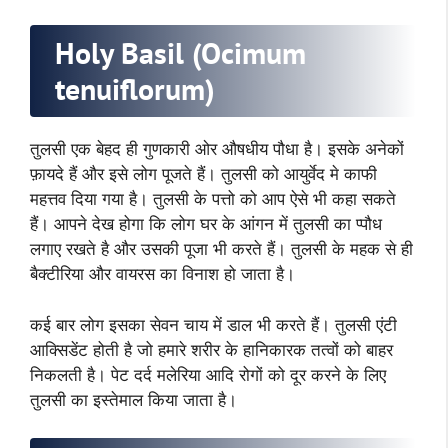
Holy Basil (Ocimum
tenuiflorum)
तुलसी एक बेहद ही गुणकारी ओर औषधीय पौधा है। इसके अनेकों
फ़ायदे हैं और इसे लोग पूजते हैं। तुलसी को आयुर्वेद मे काफी
महत्तव दिया गया है। तुलसी के पत्तो को आप ऐसे भी कहा सकते
हैं। आपने देख होगा कि लोग घर के आंगन में तुलसी का प्पौध
लगाए रखते है और उसकी पूजा भी करते हैं। तुलसी के महक से ही
बैक्टीरिया और वायरस का विनाश हो जाता है।
कई बार लोग इसका सेवन चाय में डाल भी करते हैं। तुलसी एंटी
आक्सिडेंट होती है जो हमारे शरीर के हानिकारक तत्वों को बाहर
निकलती है। पेट दर्द मलेरिया आदि रोगों को दूर करने के लिए
तुलसी का इस्तेमाल किया जाता है।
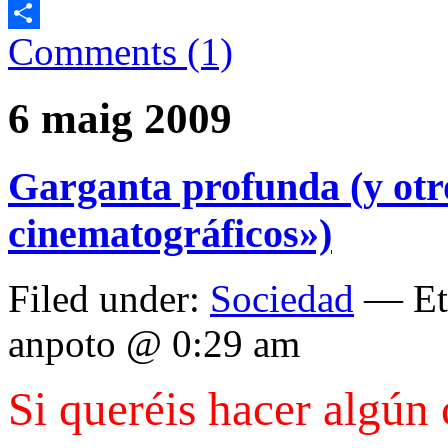
Email
Comments (1)
Comparteix
6 maig 2009
Garganta profunda (y ot
cinematográficos»)
Filed under:
Sociedad
— Eti
anpoto @ 0:29 am
Si queréis hacer algún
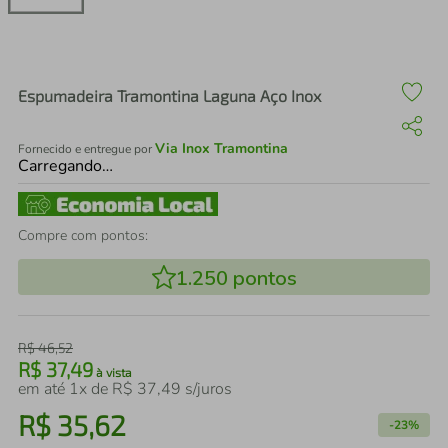
air fryer
4
º
iphone
5
º
Espumadeira Tramontina Laguna Aço Inox
Via Inox Tramontina
Fornecido e entregue por
Carregando…
Compre com pontos:
1.250
pontos
R$
46
,
52
R$
37
,
49
à vista
em até
1
x de
R$
37
,
49
s/juros
R$
35
,
62
-
23%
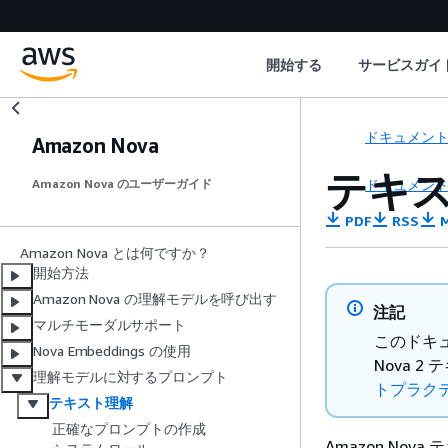
開始する
サービスガイ
ドキュメン
Amazon Nova
テキ
ドキュメン
Amazon Nova のユーザーガイド
PDF
RSS
M
Amazon Nova とは何ですか？
開始方法
Amazon Nova の理解モデルを呼び出す
注記
マルチモーダルサポート
このドキュ
Nova Embeddings の使用
Nova 
理解モデルに対するプロンプト
トプラク
テキスト理解
正確なプロンプトの作成
Amazon No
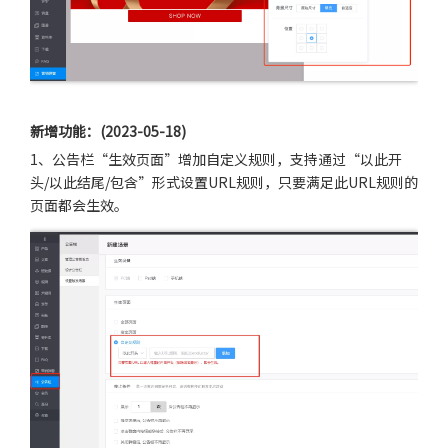
新增功能：(2023-05-18)
1、公告栏“生效页面”增加自定义规则，支持通过“以此开
头/以此结尾/包含”形式设置URL规则，只要满足此URL规则的
页面都会生效。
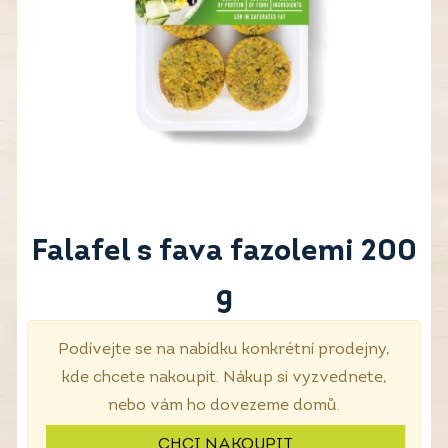
Falafel s fava fazolemi 200
g
Podívejte se na nabídku konkrétní prodejny,
kde chcete nakoupit. Nákup si vyzvednete,
nebo vám ho dovezeme domů.
CHCI NAKOUPIT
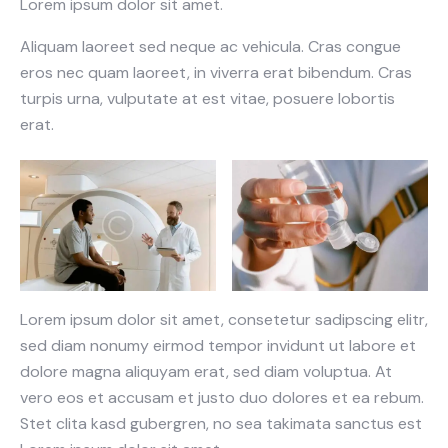
Lorem ipsum dolor sit amet.
Aliquam laoreet sed neque ac vehicula. Cras congue
eros nec quam laoreet, in viverra erat bibendum. Cras
turpis urna, vulputate at est vitae, posuere lobortis
erat.
Lorem ipsum dolor sit amet, consetetur sadipscing elitr,
sed diam nonumy eirmod tempor invidunt ut labore et
dolore magna aliquyam erat, sed diam voluptua. At
vero eos et accusam et justo duo dolores et ea rebum.
Stet clita kasd gubergren, no sea takimata sanctus est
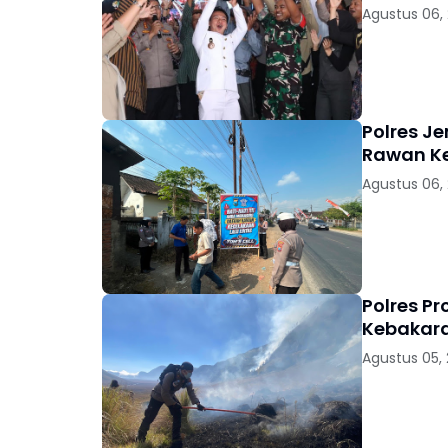
Agustus 06,
Polres J
Rawan K
Agustus 06,
Polres P
Kebakara
Agustus 05,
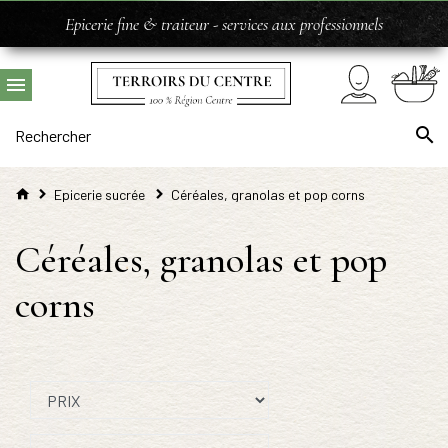
Epicerie fine & traiteur - services aux professionnels
Epicerie sucrée
Céréales, granolas et pop corns
Céréales, granolas et pop
corns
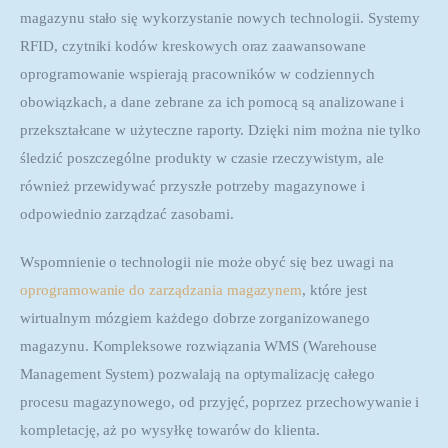
magazynu stało się wykorzystanie nowych technologii. Systemy 
RFID, czytniki kodów kreskowych oraz zaawansowane 
oprogramowanie wspierają pracowników w codziennych 
obowiązkach, a dane zebrane za ich pomocą są analizowane i 
przekształcane w użyteczne raporty. Dzięki nim można nie tylko 
śledzić poszczególne produkty w czasie rzeczywistym, ale 
również przewidywać przyszłe potrzeby magazynowe i 
odpowiednio zarządzać zasobami.
Wspomnienie o technologii nie może obyć się bez uwagi na 
oprogramowanie do zarządzania magazynem
, które jest 
wirtualnym mózgiem każdego dobrze zorganizowanego 
magazynu. Kompleksowe rozwiązania WMS (Warehouse 
Management System) pozwalają na optymalizację całego 
procesu magazynowego, od przyjęć, poprzez przechowywanie i 
kompletację, aż po wysyłkę towarów do klienta.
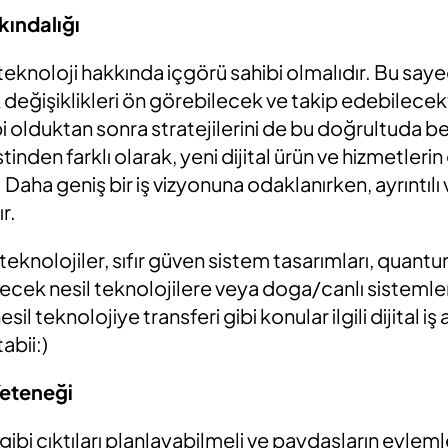
rk
ı
ndal
ığı
sti, teknoloji hakkında içgörü sahibi olmalıdır. Bu s
eğişiklikleri ön görebilecek ve takip edebilecekt
bi olduktan sonra stratejilerini de bu doğrultuda be
tinden farklı olarak, yeni dijital ürün ve hizmetleri
Daha geniş bir iş vizyonuna odaklanırken, ayrıntılı v
ır.
l teknolojiler, sıfır güven sistem tasarımları, quantu
ecek nesil teknolojilere veya doga/canlı sistemle
il teknolojiye transferi gibi konular ilgili dijital iş 
abii:)
Yetene
ğ
i
 gibi çıktıları planlayabilmeli ve paydaşların eylem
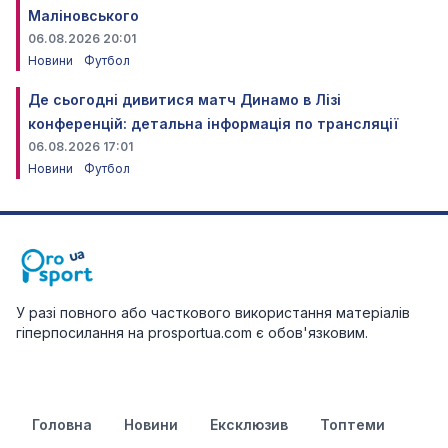
Маліновського
06.08.2026 20:01
Новини
Футбол
Де сьогодні дивитися матч Динамо в Лізі
конференцій: детальна інформація по трансляції
06.08.2026 17:01
Новини
Футбол
У разі повного або часткового використання матеріалів
гіперпосилання на prosportua.com є обов'язковим.
Головна
Новини
Ексклюзив
Топтеми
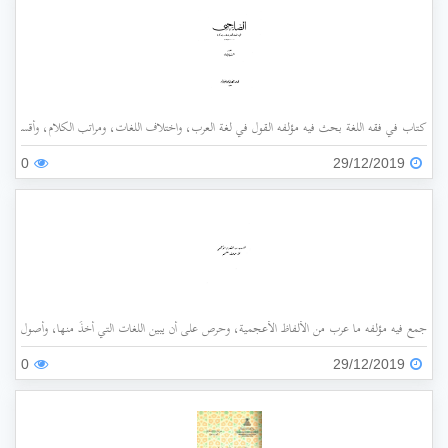
كتاب في فقه اللغة بحث فيه مؤلفه القول في لغة العرب، واختلاف اللغات، ومراتب الكلام، وأقسامه،
0
29/12/2019
جمع فيه مؤلفه ما عرب من الألفاظ الأعجمية، وحرص على أن يبين اللغات التي أُخذَ منها، وأصول هذه 
0
29/12/2019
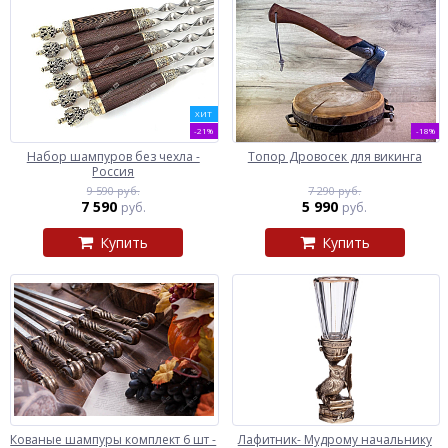
ХИТ
-21%
-18%
Набор шампуров без чехла -
Топор Дровосек для викинга
Россия
9 590 руб.
7 290 руб.
7 590
5 990
руб.
руб.
Купить
Купить
Кованые шампуры комплект 6 шт -
Лафитник- Мудрому начальнику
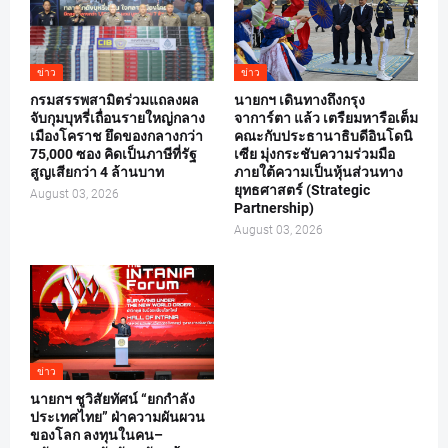
ข่าว
ข่าว
กรมสรรพสามิตร่วมแถลงผล
นายกฯ เดินทางถึงกรุง
จับกุมบุหรี่เถื่อนรายใหญ่กลาง
จาการ์ตา แล้ว เตรืยมหารือเต็ม
เมืองโคราช ยึดของกลางกว่า
คณะกับประธานาธิบดีอินโดนิ
75,000 ซอง คิดเป็นภาษีที่รัฐ
เซีย มุ่งกระชับความร่วมมือ
สูญเสียกว่า 4 ล้านบาท
ภายใต้ความเป็นหุ้นส่วนทาง
ยุทธศาสตร์ (Strategic
August 03, 2026
Partnership)
August 03, 2026
ข่าว
นายกฯ ชูวิสัยทัศน์ “ยกกำลัง
ประเทศไทย” ฝ่าความผันผวน
ของโลก ลงทุนในคน–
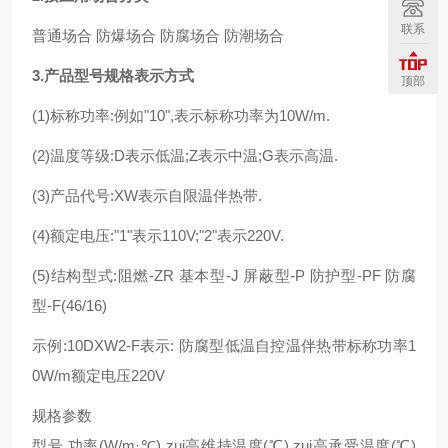
联系
普通场合 防爆场合 防腐场合 防潮场合
3.产品型号规格表示方式
顶部
(1)标称功率:例如"10",表示标称功率为10W/m.
(2)温度等级:D表示低温;Z表示中温;G表示高温.
(3)产品代号:XW表示自限温伴热带.
(4)额定电压:"1"表示110V;"2"表示220V.
(5)结构型式:阻燃-ZR 基本型-J 屏蔽型-P 防护型-PF 防腐
型-F(46/16)
示例:10DXW2-F表示: 防腐型低温自控温伴热带标称功率1
0W/m额定电压220V
规格参数
型号 功率(W/m·℃) zui高维持温度(℃) zui高承受温度(℃)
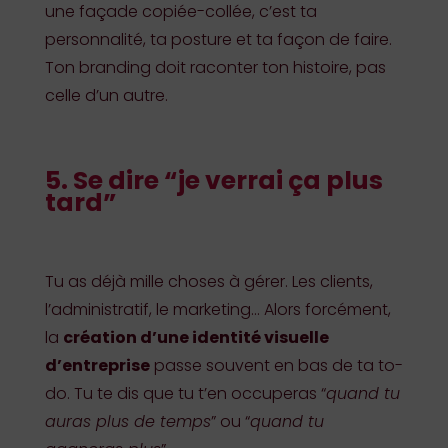
une façade copiée-collée, c’est ta
personnalité, ta posture et ta façon de faire.
Ton branding doit raconter ton histoire, pas
celle d’un autre.
5. Se dire “je verrai ça plus
tard”
Tu as déjà mille choses à gérer. Les clients,
l’administratif, le marketing… Alors forcément,
la
création d’une identité visuelle
d’entreprise
passe souvent en bas de ta to-
do. Tu te dis que tu t’en occuperas “
quand tu
auras plus de temps
” ou “
quand tu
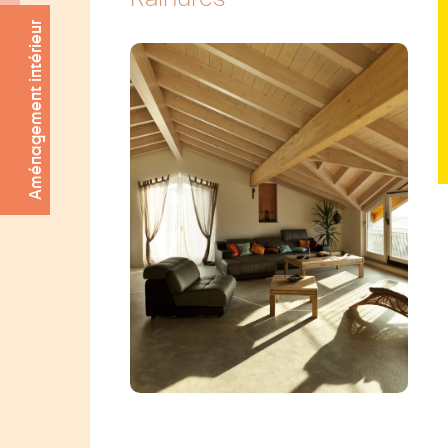
Aménagement intérieur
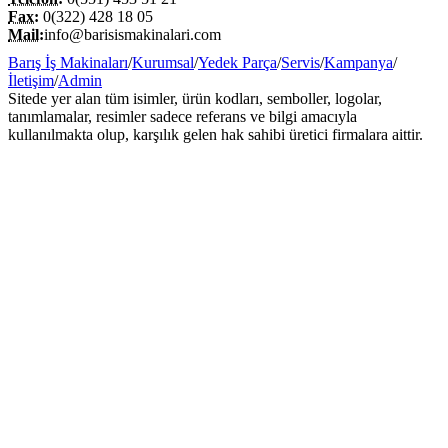
Fax:
0(322) 428 18 05
Mail:
info@barisismakinalari.com
Barış İş Makinaları
/
Kurumsal
/
Yedek Parça
/
Servis
/
Kampanya
/
İletişim
/
Admin
Sitede yer alan tüm isimler, ürün kodları, semboller, logolar,
tanımlamalar, resimler sadece referans ve bilgi amacıyla
kullanılmakta olup, karşılık gelen hak sahibi üretici firmalara aittir.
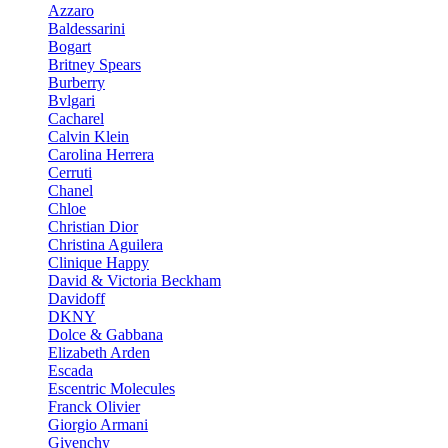
Azzaro
Baldessarini
Bogart
Britney Spears
Burberry
Bvlgari
Cacharel
Calvin Klein
Carolina Herrera
Cerruti
Chanel
Chloe
Christian Dior
Christina Aguilera
Clinique Happy
David & Victoria Beckham
Davidoff
DKNY
Dolce & Gabbana
Elizabeth Arden
Escada
Escentric Molecules
Franck Olivier
Giorgio Armani
Givenchy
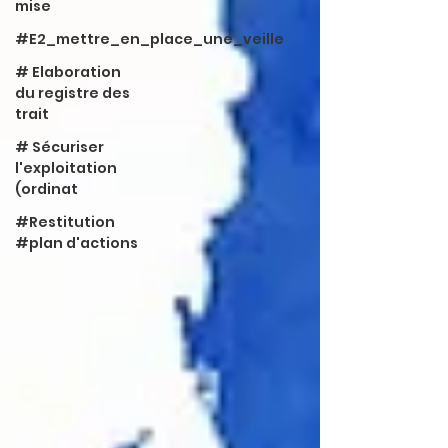
mise
#E2_mettre_en_place_une_veille
# Elaboration
du registre des
trait
# Sécuriser
l'exploitation
(ordinat
#Restitution
#plan d'actions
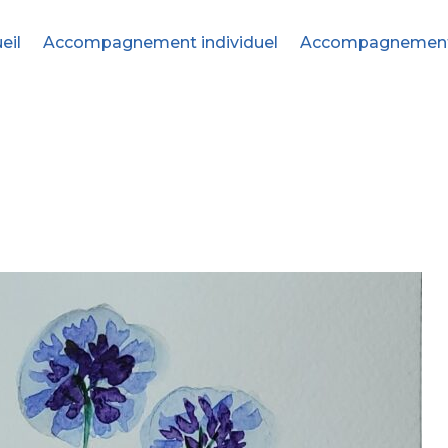
eil
Accompagnement individuel
Accompagnement c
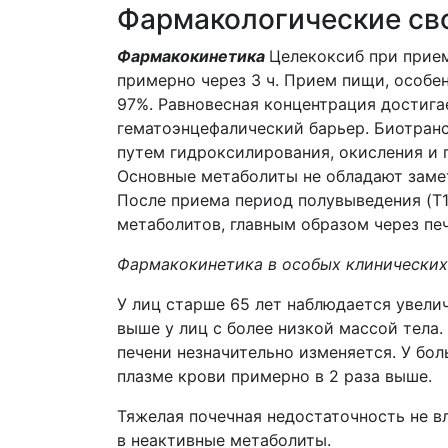
Фармакологические св
Фармакокинетика
Целекоксиб при прием
примерно через 3 ч. Прием пищи, особе
97%. Равновесная концентрация достига
гематоэнцефалический барьер. Биотран
путем гидроксилирования, окисления и
Основные метаболиты не обладают замет
После приема период полувыведения (T1/
метаболитов, главным образом через пе
Фармакокинетика в особых клинических
У лиц старше 65 лет наблюдается увели
выше у лиц с более низкой массой тела
печени незначительно изменяется. У бо
плазме крови примерно в 2 раза выше.
Тяжелая почечная недостаточность не вл
в неактивные метаболиты.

__________

- **WHAT TO WORK ON**: Count the lines in the material above that contain the string "Фармакокинетика", and give only that number.

- **RESPONSE**: 2